The trial will measure safety first, watching for side effects and how well the drug is tolerated at the injection site. It will track pharmacokinetics, the drug's journey through the body and how long it persists. It will look for immunogenicity, whether the body develops antibodies against the drug itself, which could neutralize it over time. And in the patient portion, researchers will begin to see whether MY006 actually prevents allergic reactions, whether it reduces their severity, or whether it fails to work as designed. Those answers will take months to accumulate. But with the first dose now administered, the long process of proving whether this approach can reshape how peanut allergy is managed has officially begun.
Citas Notables
By dosing the first participant, we are one step closer to potentially delivering a prophylactic therapy that could safeguard patients from the risks of accidental peanut exposure.— Peter Lichtlen, Chief Medical Advisor, Mabylon AG
MY006 is a human-derived monoclonal antibody with high-affinity binding to the three major peanut allergens. Its tri-specific format allows for simultaneous recognition of non-overlapping epitopes across multiple allergens.— Dr. Niccolò Pengo, Chief Scientific Officer, Mabylon AG
La Conversación del Hearth Otra perspectiva de la historia
Why does a drug that prevents allergies need to be tested in healthy people first if the goal is to help allergic patients?
Safety comes before efficacy. You need to know the drug doesn't cause unexpected harm in people without the disease before you give it to people whose immune systems are already in a heightened state. A healthy volunteer's body is a cleaner baseline.
The drug targets three allergens at once. Why is that better than targeting one?
Peanut allergies aren't simple. Different people react to different proteins within the peanut, and some people react to multiple ones. A drug that hits only one target might work for some patients and miss others entirely. Three targets means broader coverage across the allergic population.

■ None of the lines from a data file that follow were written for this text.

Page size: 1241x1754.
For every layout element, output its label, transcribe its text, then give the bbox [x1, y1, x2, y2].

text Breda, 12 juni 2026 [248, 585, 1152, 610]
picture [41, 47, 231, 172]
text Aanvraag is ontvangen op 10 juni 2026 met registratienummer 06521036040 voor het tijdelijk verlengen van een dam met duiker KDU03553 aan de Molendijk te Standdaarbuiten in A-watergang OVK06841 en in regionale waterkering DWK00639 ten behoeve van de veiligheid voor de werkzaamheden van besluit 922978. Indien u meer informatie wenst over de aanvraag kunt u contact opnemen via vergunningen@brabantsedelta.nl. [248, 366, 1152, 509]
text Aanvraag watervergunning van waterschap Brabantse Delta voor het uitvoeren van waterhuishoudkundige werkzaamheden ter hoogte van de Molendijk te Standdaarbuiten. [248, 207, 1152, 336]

Two to four injections a year sounds remarkable compared to weekly or monthly treatments. How is that possible?
The antibody was engineered to stay in the bloodstream much longer than natural antibodies do. It's a durability problem solved through protein engineering. The longer it circulates, the longer it protects, and the less often you need to inject it.
Is there a risk that the body will reject the drug over time?

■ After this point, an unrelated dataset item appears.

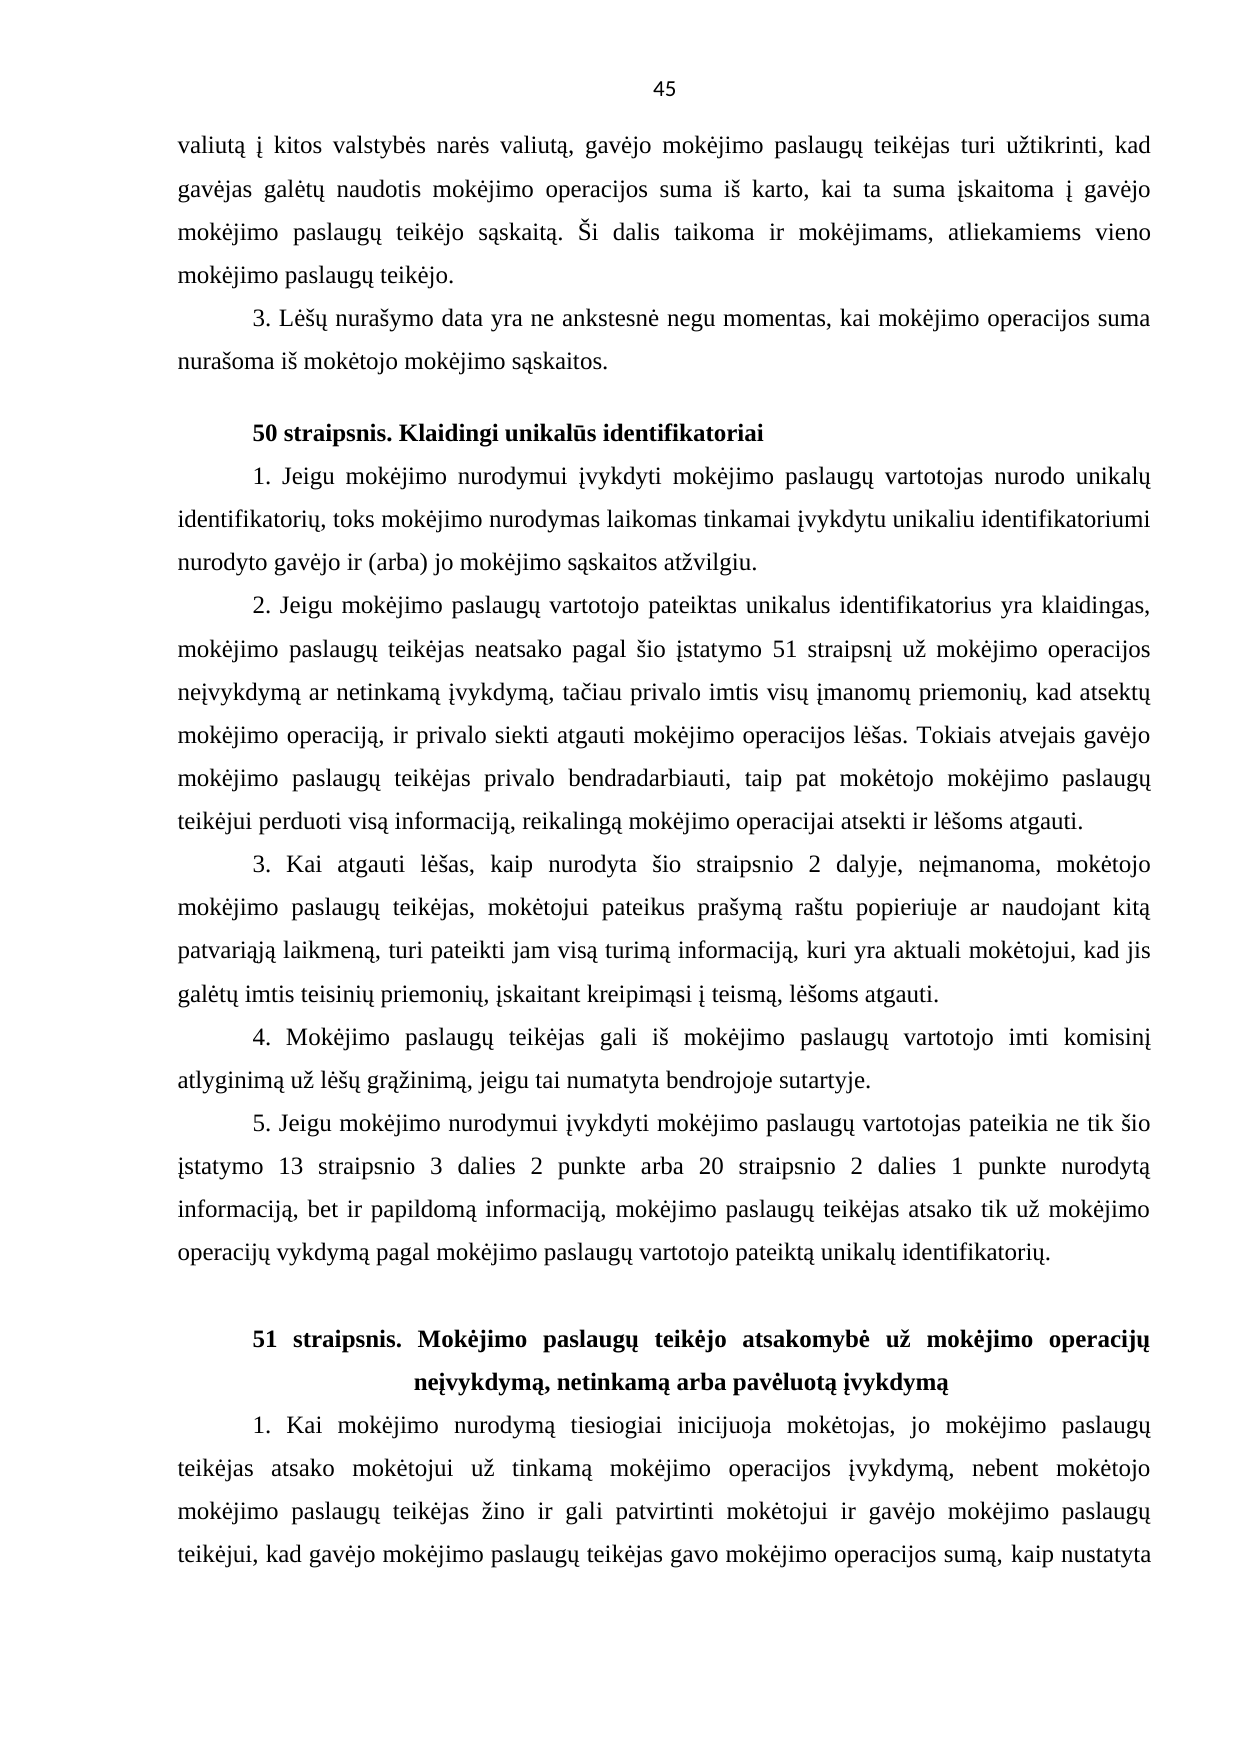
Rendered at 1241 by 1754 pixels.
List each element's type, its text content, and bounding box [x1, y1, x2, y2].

That's exactly what the trial is watching for. If your immune system decides MY006 is a foreign invader, it will make antibodies against the antibody itself, neutralizing it. That's immunogenicity. If it happens, the drug stops working. The trial will tell us whether that's a real problem.
Why does it matter that these antibodies came from allergic patients rather than being designed from scratch?
Allergic patients' immune systems have already solved the puzzle of recognizing peanut proteins. By extracting antibodies from people who naturally developed them, you're starting with a solution that actually works in human biology. You're not guessing; you're copying nature and then improving it.